Cela commença par une sensation de vide dans l'esprit des prêtresses, constamment liées à leur déesse qui les abandonna soudain. Pour nombre de gens, cela ne représente pas grand chose, mais pour des prêtresses drows averties, c'est un signe à ne pas prendre à la légère, et l'alerte eut tôt fait d'être donnée. Le temps, pourtant court, que les soldats se mettent en place et que les nobles utilisent leurs pouvoirs pour protéger la demeure, les foudres magiques frappaient déjà, et le flot quasi continu d'éclairs magiques et autres sphères d'espace temps finirent par avoir raison des troupes, puis des psionistes les plus faibles, perdant peut à peu leur concentration et ayant de loin dépassé le maximum de leurs capacités. Piégé, blessé et voyant les siens tomber les uns après les autres autour de lui, c'est ce jour là que le Drow découvrit deux choses : l'instinct de survie et la lâcheté. Sans doute se ferait-il tuer si, après le conflit, l'une ou l'autre des grandes prêtresses de sa Maison venait à le retrouver, mais il doutait fortement que l'une d'entre elles sorte vivante de ce conflit. Doute avéré comme, des hauteurs de la cité, il ne put qu'observer tomber les derniers vestiges de ce qui fut sa Maison.
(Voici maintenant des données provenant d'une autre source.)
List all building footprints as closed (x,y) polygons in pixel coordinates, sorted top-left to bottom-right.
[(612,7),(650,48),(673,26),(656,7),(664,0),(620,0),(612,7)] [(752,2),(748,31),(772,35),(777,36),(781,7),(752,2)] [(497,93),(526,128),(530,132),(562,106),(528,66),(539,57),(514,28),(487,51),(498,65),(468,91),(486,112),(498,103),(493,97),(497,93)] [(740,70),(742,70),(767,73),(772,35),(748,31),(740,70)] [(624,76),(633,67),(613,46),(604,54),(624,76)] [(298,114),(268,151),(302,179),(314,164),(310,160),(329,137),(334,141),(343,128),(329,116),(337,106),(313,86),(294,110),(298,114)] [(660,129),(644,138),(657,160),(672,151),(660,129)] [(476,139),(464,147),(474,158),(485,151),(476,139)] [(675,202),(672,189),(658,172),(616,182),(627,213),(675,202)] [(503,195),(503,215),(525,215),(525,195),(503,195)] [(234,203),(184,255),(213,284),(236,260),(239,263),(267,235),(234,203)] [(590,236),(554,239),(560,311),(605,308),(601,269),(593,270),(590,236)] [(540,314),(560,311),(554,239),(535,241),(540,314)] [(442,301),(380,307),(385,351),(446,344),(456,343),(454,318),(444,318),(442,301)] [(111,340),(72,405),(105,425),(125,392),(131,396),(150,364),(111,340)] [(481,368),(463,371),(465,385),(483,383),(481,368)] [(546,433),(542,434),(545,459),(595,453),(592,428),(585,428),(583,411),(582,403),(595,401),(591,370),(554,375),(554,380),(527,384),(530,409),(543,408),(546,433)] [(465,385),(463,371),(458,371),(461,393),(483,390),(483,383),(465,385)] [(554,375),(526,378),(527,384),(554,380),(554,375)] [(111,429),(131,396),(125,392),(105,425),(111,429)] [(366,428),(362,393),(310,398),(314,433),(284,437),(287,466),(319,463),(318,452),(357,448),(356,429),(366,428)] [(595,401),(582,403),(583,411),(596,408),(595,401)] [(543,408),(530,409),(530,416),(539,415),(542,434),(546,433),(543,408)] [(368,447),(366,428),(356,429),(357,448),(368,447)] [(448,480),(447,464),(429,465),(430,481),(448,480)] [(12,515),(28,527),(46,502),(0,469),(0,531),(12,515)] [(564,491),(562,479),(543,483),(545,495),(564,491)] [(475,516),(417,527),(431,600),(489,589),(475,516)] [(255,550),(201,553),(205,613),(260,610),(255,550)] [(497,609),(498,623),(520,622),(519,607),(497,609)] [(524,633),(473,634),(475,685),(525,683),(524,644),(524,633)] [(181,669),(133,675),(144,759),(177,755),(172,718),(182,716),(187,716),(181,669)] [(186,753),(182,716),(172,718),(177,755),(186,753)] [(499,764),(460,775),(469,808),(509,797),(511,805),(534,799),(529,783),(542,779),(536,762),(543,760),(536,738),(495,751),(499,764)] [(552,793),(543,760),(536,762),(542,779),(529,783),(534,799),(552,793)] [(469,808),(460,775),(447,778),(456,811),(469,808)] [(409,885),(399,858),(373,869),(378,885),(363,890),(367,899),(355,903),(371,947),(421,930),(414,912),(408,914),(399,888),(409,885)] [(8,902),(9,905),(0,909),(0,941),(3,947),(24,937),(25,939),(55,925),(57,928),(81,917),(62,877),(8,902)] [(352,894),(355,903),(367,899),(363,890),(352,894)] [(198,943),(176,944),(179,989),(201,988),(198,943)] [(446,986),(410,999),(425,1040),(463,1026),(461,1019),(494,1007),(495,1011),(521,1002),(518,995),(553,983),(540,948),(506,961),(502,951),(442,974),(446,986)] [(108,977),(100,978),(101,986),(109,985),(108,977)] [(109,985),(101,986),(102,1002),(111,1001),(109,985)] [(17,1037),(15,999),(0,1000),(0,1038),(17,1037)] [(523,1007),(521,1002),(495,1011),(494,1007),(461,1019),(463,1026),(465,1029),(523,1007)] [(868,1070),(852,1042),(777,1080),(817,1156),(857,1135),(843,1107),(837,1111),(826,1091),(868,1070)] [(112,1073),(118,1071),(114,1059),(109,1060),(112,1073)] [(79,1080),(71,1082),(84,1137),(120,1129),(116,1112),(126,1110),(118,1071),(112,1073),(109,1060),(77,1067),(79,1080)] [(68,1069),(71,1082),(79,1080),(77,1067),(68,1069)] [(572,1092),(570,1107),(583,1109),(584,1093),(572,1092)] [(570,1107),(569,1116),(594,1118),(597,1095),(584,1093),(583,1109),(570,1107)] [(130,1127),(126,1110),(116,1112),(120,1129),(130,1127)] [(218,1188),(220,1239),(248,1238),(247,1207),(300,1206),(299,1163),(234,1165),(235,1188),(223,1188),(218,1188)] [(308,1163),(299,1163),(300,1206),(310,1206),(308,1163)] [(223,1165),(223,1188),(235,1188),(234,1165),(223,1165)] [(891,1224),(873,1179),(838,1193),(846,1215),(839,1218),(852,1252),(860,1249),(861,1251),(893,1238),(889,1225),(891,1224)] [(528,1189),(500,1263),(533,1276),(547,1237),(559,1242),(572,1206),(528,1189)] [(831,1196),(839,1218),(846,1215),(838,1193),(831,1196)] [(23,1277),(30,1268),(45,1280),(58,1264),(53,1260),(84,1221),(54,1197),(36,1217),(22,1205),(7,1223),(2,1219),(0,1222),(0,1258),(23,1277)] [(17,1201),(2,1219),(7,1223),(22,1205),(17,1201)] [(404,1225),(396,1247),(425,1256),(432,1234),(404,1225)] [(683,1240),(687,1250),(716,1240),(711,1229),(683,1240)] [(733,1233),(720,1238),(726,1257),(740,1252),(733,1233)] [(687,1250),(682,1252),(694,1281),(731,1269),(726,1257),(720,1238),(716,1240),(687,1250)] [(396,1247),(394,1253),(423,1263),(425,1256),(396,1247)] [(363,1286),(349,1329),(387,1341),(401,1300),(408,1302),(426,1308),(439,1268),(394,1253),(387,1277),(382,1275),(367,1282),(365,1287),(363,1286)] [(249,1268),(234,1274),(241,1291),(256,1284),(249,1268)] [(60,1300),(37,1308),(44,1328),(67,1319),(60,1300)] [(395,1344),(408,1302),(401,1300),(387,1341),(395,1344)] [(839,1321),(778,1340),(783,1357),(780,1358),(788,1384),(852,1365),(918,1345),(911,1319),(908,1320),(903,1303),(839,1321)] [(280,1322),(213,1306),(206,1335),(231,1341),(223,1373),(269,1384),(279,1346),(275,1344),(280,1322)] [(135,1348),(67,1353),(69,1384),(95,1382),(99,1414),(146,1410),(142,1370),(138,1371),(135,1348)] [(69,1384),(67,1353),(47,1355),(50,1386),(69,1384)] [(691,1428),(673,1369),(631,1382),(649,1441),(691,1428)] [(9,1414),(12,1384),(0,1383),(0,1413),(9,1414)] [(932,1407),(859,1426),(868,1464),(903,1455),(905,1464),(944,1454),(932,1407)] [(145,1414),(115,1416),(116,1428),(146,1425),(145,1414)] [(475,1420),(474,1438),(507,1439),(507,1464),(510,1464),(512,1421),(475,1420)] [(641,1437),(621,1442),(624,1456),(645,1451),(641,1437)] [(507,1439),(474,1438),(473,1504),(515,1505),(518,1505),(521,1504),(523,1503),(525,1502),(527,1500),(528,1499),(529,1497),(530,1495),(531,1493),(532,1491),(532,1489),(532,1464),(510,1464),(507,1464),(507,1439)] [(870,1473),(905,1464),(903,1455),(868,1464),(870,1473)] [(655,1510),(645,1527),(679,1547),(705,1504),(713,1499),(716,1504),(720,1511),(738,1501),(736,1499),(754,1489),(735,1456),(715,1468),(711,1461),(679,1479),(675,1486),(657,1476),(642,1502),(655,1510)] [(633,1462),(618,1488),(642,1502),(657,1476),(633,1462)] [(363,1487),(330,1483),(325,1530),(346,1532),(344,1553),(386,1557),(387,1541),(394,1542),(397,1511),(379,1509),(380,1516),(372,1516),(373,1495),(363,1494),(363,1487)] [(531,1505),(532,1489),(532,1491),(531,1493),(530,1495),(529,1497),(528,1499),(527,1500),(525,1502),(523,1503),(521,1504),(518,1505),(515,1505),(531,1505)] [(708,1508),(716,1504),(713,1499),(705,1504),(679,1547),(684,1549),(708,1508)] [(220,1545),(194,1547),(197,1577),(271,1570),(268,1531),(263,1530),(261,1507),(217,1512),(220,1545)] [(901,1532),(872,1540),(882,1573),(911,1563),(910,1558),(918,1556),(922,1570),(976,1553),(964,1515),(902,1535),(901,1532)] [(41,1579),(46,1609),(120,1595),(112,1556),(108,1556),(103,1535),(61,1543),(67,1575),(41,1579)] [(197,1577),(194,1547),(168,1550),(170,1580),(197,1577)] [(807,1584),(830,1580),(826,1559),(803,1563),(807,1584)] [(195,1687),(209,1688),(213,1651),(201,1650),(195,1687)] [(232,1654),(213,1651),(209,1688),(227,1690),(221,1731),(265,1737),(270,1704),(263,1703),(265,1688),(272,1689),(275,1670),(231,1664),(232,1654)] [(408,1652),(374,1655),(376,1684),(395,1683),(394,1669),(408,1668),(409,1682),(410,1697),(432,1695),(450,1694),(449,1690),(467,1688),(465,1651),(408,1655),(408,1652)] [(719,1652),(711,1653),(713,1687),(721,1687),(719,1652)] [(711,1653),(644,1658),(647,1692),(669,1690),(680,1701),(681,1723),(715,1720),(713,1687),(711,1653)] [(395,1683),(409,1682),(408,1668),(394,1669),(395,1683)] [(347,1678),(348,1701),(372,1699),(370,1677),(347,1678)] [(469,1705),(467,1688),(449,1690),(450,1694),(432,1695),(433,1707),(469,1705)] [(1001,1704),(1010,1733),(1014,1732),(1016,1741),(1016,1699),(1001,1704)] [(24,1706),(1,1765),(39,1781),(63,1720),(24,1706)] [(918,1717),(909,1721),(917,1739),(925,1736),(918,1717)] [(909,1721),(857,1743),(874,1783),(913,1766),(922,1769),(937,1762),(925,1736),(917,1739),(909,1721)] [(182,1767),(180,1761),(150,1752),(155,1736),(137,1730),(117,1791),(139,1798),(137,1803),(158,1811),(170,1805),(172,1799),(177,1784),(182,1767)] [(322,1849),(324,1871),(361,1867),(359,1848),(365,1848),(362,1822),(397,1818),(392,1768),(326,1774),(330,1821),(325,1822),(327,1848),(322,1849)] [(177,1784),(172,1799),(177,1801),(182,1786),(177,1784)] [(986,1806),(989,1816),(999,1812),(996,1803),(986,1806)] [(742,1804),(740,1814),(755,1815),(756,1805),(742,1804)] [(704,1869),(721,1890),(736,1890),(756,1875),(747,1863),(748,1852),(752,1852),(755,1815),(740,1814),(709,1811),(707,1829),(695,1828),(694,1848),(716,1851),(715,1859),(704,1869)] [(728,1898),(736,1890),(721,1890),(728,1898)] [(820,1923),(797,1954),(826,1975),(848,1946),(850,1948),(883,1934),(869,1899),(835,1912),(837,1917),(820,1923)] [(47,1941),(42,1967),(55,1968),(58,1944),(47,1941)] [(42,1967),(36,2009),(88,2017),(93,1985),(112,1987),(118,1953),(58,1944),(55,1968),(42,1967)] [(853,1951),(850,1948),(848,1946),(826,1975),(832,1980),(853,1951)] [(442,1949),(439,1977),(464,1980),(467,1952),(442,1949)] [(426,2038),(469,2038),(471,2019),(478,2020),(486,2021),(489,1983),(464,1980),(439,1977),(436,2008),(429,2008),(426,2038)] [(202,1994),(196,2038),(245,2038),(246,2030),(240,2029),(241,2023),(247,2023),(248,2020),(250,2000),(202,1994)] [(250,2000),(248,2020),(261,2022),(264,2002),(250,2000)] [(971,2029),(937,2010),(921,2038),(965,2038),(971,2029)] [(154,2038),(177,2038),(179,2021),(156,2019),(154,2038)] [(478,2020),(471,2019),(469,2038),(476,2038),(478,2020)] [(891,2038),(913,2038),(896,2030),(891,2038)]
Il y a 722ans de cela, sa route l'amena à la surface où il participa activement aux conflits s'y passant. Toujours de son propre coté, jamais de celui des bons, sa haine innée des elfes et des nains a choisi son camp pour lui. C'est ainsi qu'il y a un peu plus de 700ans, il s'est retrouvé allié à Glindra, et s'il pensait cette alliance temporaire - après tout, tout non Drow est un être inférieur -, il s'avère que la puissance et la douce folie de la sorcière lui ont suffisamment convenu pour que, même dans sa défaite, il la suive. S'il profita des premiers siècles pour se perfectionner, aussi bien dans le psionisme que dans le combat, avec toutes sortes de lames, il n'était jamais le dernier pour un raid ou un autre sur le continent, se complaisant à abattre des elfes de sang froid. Il y a 250ans de cela, il attaqua cependant la mauvaise elfe, et ne dut qu'à son instinct de survie doublé d'un formidable coup de chance d'avoir eu juste le temps de déployer un bouclier autour de lui avant de disparaitre grâce à l'un des nombreux tours de Glindra. Cependant, il en subit tout de même les conséquences, comme son visage fut grièvement brulé, blessure dont il mit plusieurs mois à se remettre, bien que la cicatrice en reste parfaitement visible plus de deux siècles plus tard.
Suite à cela, il a tendance à se montrer plus raisonnable et éviter tout risque de recroiser "l'elfe au dragon". Plus qu'une crainte, un rappel que, Drow ou pas, il n'est pas immortel. Parlant d'immortalité, il est à noter que seule Glindra est responsable de son exceptionnelle longévité, pour une race dont les représentants mâles ont une espérance de vie moyenne d'un maximum de 600/700ans. Aujourd'hui, il se prend au nouveau jeu de Glindra, ces enlèvements d'enfants de tous âges et de toutes races, même si ses préférés sont les plus âgés... Eux seuls ont tendance à chercher à lui résister, et il aime à relever le défi. Il a d'ailleurs le souvenir d'une saloperie de fils d'humain avec lequel il en a particulièrement bavé...même s'il n'est pas prêt de l'avouer.